# Exercise directions:
Render every line of text in the material below as a Markdown table with two columns, No. and Text, numbering the rows in order and skipping blank lines. Omit the pictures.

# Data to process:
════════════════

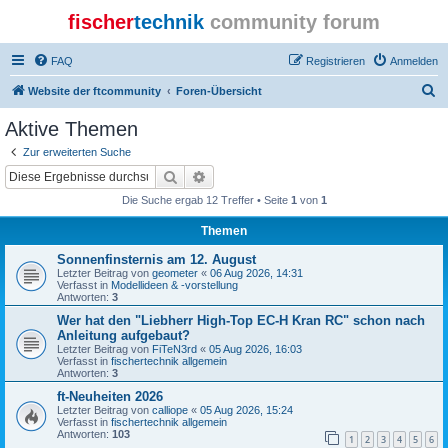
fischer
technik
community forum
FAQ
Registrieren
Anmelden
S
Website der ftcommunity
Foren-Übersicht
u
Aktive Themen
c
Zur erweiterten Suche
h
Suche
Erweiterte Suche
e
Die Suche ergab 12 Treffer • Seite
1
von
1
Themen
Sonnenfinsternis am 12. August
Letzter Beitrag von
geometer
«
06 Aug 2026, 14:31
Verfasst in
Modellideen & -vorstellung
Antworten:
3
Wer hat den "Liebherr High-Top EC-H Kran RC" schon nach
Anleitung aufgebaut?
Letzter Beitrag von
FiTeN3rd
«
05 Aug 2026, 16:03
Verfasst in
fischertechnik allgemein
Antworten:
3
ft-Neuheiten 2026
Letzter Beitrag von
calliope
«
05 Aug 2026, 15:24
Verfasst in
fischertechnik allgemein
Antworten:
103
1
2
3
4
5
6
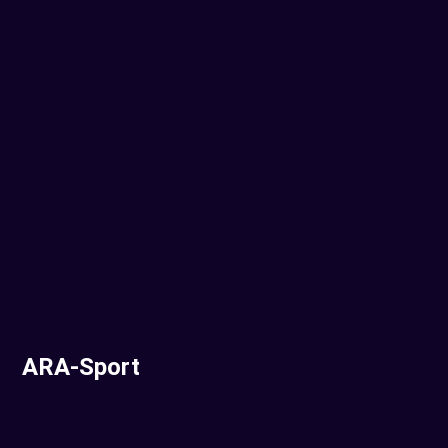
ARA-Sport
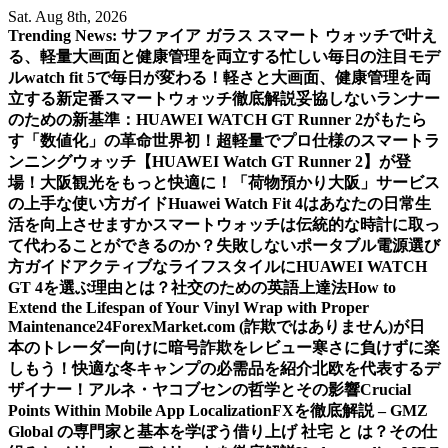
Skip
Sat. Aug 8th, 2026
to
Trending News:
サファイア ガラス スマート ウォッチで叶え
content
る、軽量大画面と健康管理を両立する忙しい毎日の注目モデ
ル
watch fit 5で毎日が変わる！軽さと大画面、健康管理を両
立する新定番スマートウォッチ徹底解説
妥協しないランナー
のための新基準：HUAWEI WATCH GT Runner 2がもたら
す「数値化」の革命
世界初！超軽量でプロ仕様のスマートラ
ンニングウォッチ【HUAWEI Watch GT Runner 2】が登
場！
大阪観光をもっと快適に！「荷物預かり大阪」サービス
の上手な使い方ガイド
Huawei Watch Fit 4はあなたの日常生
活を向上させますか
スマートウォッチは伝統的な時計に取っ
て代わることができるのか？
失敗しないポータブル電源選び
方ガイド
アクティブなライフスタイルにHUAWEI WATCH
GT 4を選ぶ理由とは？
社交のための英語上達法
How to
Extend the Lifespan of Your Vinyl Wrap with Proper
Maintenance
24ForexMarket.com (詐欺ではありません)が日
本のトレーダー向けに暗号詐欺をレビュー
寒さに負けずに楽
しもう！快適な冬キャンプの必需品を紹介
北欧を代表するデ
ザイナー！アルネ・ヤコブセンの哲学とその影響
Crucial
Points Within Mobile App Localization
FXを徹底解説 – GMZ
Global の専門家と基本を学ぼう
借り上げ 社宅 と は？その仕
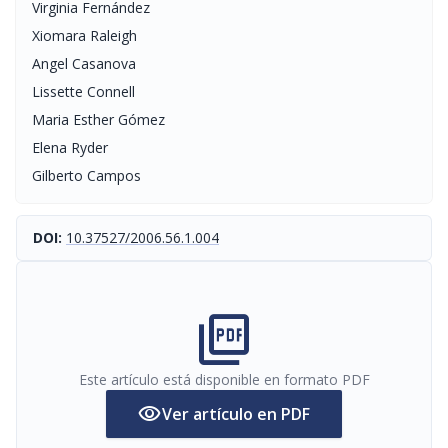
Virginia Fernández
Xiomara Raleigh
Angel Casanova
Lissette Connell
Maria Esther Gómez
Elena Ryder
Gilberto Campos
DOI:
10.37527/2006.56.1.004
picture_as_pdf
Este artículo está disponible en formato PDF
visibility
Ver artículo en PDF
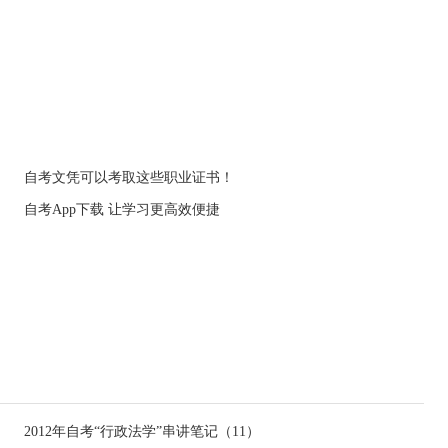
自考文凭可以考取这些职业证书！
自考App下载 让学习更高效便捷
2012年自考“行政法学”串讲笔记（11）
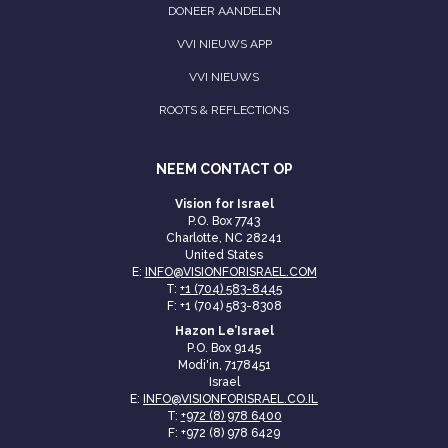
DONEER AANDELEN
VVI NIEUWS APP
VVI NIEUWS
ROOTS & REFLECTIONS
NEEM CONTACT OP
Vision for Israel
P.O. Box 7743
Charlotte, NC 28241
United States
E:
INFO@VISIONFORISRAEL.COM
T:
+1 (704) 583-8445
F: +1 (704) 583-8308
Hazon Le’Israel
P.O. Box 9145
Modi'in, 7178451
Israel
E:
INFO@VISIONFORISRAEL.CO.IL
T:
+972 (8) 978 6400
F: +972 (8) 978 6429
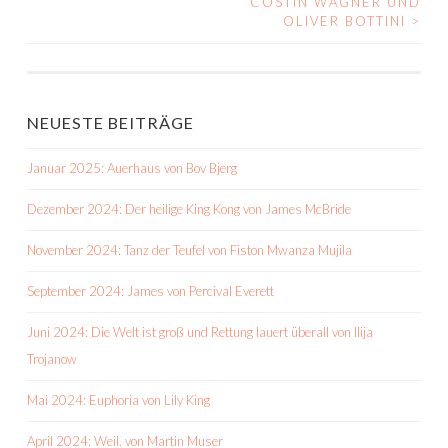
COSTIN WAGNER UND
OLIVER BOTTINI
>
NEUESTE BEITRÄGE
Januar 2025: Auerhaus von Bov Bjerg
Dezember 2024: Der heilige King Kong von James McBride
November 2024: Tanz der Teufel von Fiston Mwanza Mujila
September 2024: James von Percival Everett
Juni 2024: Die Welt ist groß und Rettung lauert überall von Ilija
Trojanow
Mai 2024: Euphoria von Lily King
April 2024: Weil. von Martin Muser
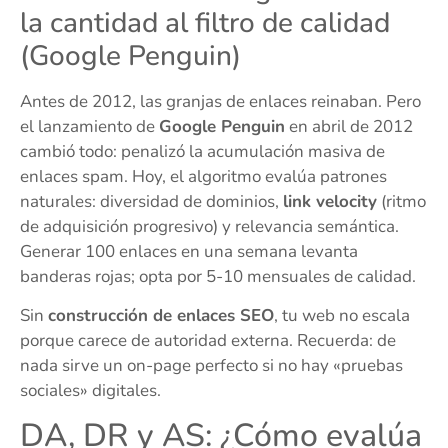
la cantidad al filtro de calidad
(Google Penguin)
Antes de 2012, las granjas de enlaces reinaban. Pero
el lanzamiento de
Google Penguin
en abril de 2012
cambió todo: penalizó la acumulación masiva de
enlaces spam. Hoy, el algoritmo evalúa patrones
naturales: diversidad de dominios,
link velocity
(ritmo
de adquisición progresivo) y relevancia semántica.
Generar 100 enlaces en una semana levanta
banderas rojas; opta por 5-10 mensuales de calidad.
Sin
construcción de enlaces SEO
, tu web no escala
porque carece de autoridad externa. Recuerda: de
nada sirve un on-page perfecto si no hay «pruebas
sociales» digitales.
DA, DR y AS: ¿Cómo evalúa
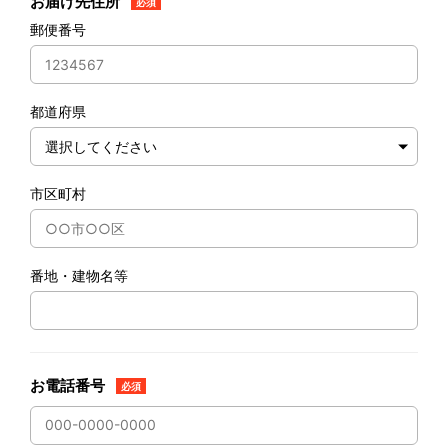
お届け先住所
必須
郵便番号
都道府県
市区町村
番地・建物名等
お電話番号
必須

════════════════

# Reply to the exercise:
| No. | Text |
|---|---|
| 1 | fischer |
| 2 | technik |
| 3 | community forum |
| 4 | FAQ |
| 5 | Registrieren |
| 6 | Anmelden |
| 7 | S |
| 8 | Website der ftcommunity |
| 9 | Foren-Übersicht |
| 10 | u |
| 11 | Aktive Themen |
| 12 | c |
| 13 | Zur erweiterten Suche |
| 14 | h |
| 15 | Suche |
| 16 | Erweiterte Suche |
| 17 | e |
| 18 | Die Suche ergab 12 Treffer • Seite |
| 19 | 1 |
| 20 | von |
| 21 | 1 |
| 22 | Themen |
| 23 | Sonnenfinsternis am 12. August |
| 24 | Letzter Beitrag von |
| 25 | geometer |
| 26 | « |
| 27 | 06 Aug 2026, 14:31 |
| 28 | Verfasst in |
| 29 | Modellideen & -vorstellung |
| 30 | Antworten: |
| 31 | 3 |
| 32 | Wer hat den "Liebherr High-Top EC-H Kran RC" schon nach |
| 33 | Anleitung aufgebaut? |
| 34 | Letzter Beitrag von |
| 35 | FiTeN3rd |
| 36 | « |
| 37 | 05 Aug 2026, 16:03 |
| 38 | Verfasst in |
| 39 | fischertechnik allgemein |
| 40 | Antworten: |
| 41 | 3 |
| 42 | ft-Neuheiten 2026 |
| 43 | Letzter Beitrag von |
| 44 | calliope |
| 45 | « |
| 46 | 05 Aug 2026, 15:24 |
| 47 | Verfasst in |
| 48 | fischertechnik allgemein |
| 49 | Antworten: |
| 50 | 103 |
| 51 | 1 |
| 52 | 2 |
| 53 | 3 |
| 54 | 4 |
| 55 | 5 |
| 56 | 6 |
| 57 | ARA-Sport |
| 58 | Skip |
| 59 | Sat. Aug 8th, 2026 |
| 60 | to |
| 61 | Trending News: |
| 62 | サファイア ガラス スマート ウォッチで叶え |
| 63 | content |
| 64 | る、軽量大画面と健康管理を両立する忙しい毎日の注目モデ |
| 65 | ル |
| 66 | watch fit 5で毎日が変わる！軽さと大画面、健康管理を両 |
| 67 | 立する新定番スマートウォッチ徹底解説 |
| 68 | 妥協しないランナー |
| 69 | のための新基準：HUAWEI WATCH GT Runner 2がもたら |
| 70 | す「数値化」の革命 |
| 71 | 世界初！超軽量でプロ仕様のスマートラ |
| 72 | ンニングウォッチ【HUAWEI Watch GT Runner 2】が登 |
| 73 | 場！ |
| 74 | 大阪観光をもっと快適に！「荷物預かり大阪」サービス |
| 75 | の上手な使い方ガイド |
| 76 | Huawei Watch Fit 4はあなたの日常生 |
| 77 | 活を向上させますか |
| 78 | スマートウォッチは伝統的な時計に取っ |
| 79 | て代わることができるのか？ |
| 80 | 失敗しないポータブル電源選び |
| 81 | 方ガイド |
| 82 | アクティブなライフスタイルにHUAWEI WATCH |
| 83 | GT 4を選ぶ理由とは？ |
| 84 | 社交のための英語上達法 |
| 85 | How to |
| 86 | Extend the Lifespan of Your Vinyl Wrap with Proper |
| 87 | Maintenance |
| 88 | 24ForexMarket.com (詐欺ではありません)が日 |
| 89 | 本のトレーダー向けに暗号詐欺をレビュー |
| 90 | 寒さに負けずに楽 |
| 91 | しもう！快適な冬キャンプの必需品を紹介 |
| 92 | 北欧を代表するデ |
| 93 | ザイナー！アルネ・ヤコブセンの哲学とその影響 |
| 94 | Crucial |
| 95 | Points Within Mobile App Localization |
| 96 | FXを徹底解説 – GMZ |
| 97 | Global の専門家と基本を学ぼう |
| 98 | 借り上げ 社宅 と は？その仕 |
| 99 | Virginia Fernández |
| 100 | Xiomara Raleigh |
| 101 | Angel Casanova |
| 102 | Lissette Connell |
| 103 | Maria Esther Gómez |
| 104 | Elena Ryder |
| 105 | Gilberto Campos |
| 106 | DOI: |
| 107 | 10.37527/2006.56.1.004 |
| 108 | picture_as_pdf |
| 109 | Este artículo está disponible en formato PDF |
| 110 | visibility |
| 111 | Ver artículo en PDF |
| 112 | 自考文凭可以考取这些职业证书！ |
| 113 | 自考App下载 让学习更高效便捷 |
| 114 | 2012年自考“行政法学”串讲笔记（11） |
| 115 | DONEER AANDELEN |
| 116 | VVI NIEUWS APP |
| 117 | VVI NIEUWS |
| 118 | ROOTS & REFLECTIONS |
| 119 | NEEM CONTACT OP |
| 120 | Vision for Israel |
| 121 | P.O. Box 7743 |
| 122 | Charlotte, NC 28241 |
| 123 | United States |
| 124 | E: |
| 125 | INFO@VISIONFORISRAEL.COM |
| 126 | T: |
| 127 | +1 (704) 583-8445 |
| 128 | F: +1 (704) 583-8308 |
| 129 | Hazon Le’Israel |
| 130 | P.O. Box 9145 |
| 131 | Modi'in, 7178451 |
| 132 | Israel |
| 133 | E: |
| 134 | INFO@VISIONFORISRAEL.CO.IL |
| 135 | T: |
| 136 | +972 (8) 978 6400 |
| 137 | F: +972 (8) 978 6429 |
| 138 | COSTIN WAGNER UND |
| 139 | OLIVER BOTTINI |
| 140 | > |
| 141 | NEUESTE BEITRÄGE |
| 142 | Januar 2025: Auerhaus von Bov Bjerg |
| 143 | Dezember 2024: Der heilige King Kong von James McBride |
| 144 | November 2024: Tanz der Teufel von Fiston Mwanza Mujila |
| 145 | September 2024: James von Percival Everett |
| 146 | Juni 2024: Die Welt ist groß und Rettung lauert überall von Ilija |
| 147 | Trojanow |
| 148 | Mai 2024: Euphoria von Lily King |
| 149 | April 2024: Weil. von Martin Muser |
| 150 | la cantidad al filtro de calidad |
| 151 | (Google Penguin) |
| 152 | Antes de 2012, las granjas de enlaces reinaban. Pero |
| 153 | el lanzamiento de |
| 154 | Google Penguin |
| 155 | en abril de 2012 |
| 156 | cambió todo: penalizó la acumulación masiva de |
| 157 | enlaces spam. Hoy, el algoritmo evalúa patrones |
| 158 | naturales: diversidad de dominios, |
| 159 | link velocity |
| 160 | (ritmo |
| 161 | de adquisición progresivo) y relevancia semántica. |
| 162 | Generar 100 enlaces en una semana levanta |
| 163 | banderas rojas; opta por 5-10 mensuales de calidad. |
| 164 | Sin |
| 165 | construcción de enlaces SEO |
| 166 | , tu web no escala |
| 167 | porque carece de autoridad externa. Recuerda: de |
| 168 | nada sirve un on-page perfecto si no hay «pruebas |
| 169 | sociales» digitales. |
| 170 | DA, DR y AS: ¿Cómo evalúa |
| 171 | お届け先住所 |
| 172 | 必須 |
| 173 | 郵便番号 |
| 174 | 都道府県 |
| 175 | 市区町村 |
| 176 | 番地・建物名等 |
| 177 | お電話番号 |
| 178 | 必須 |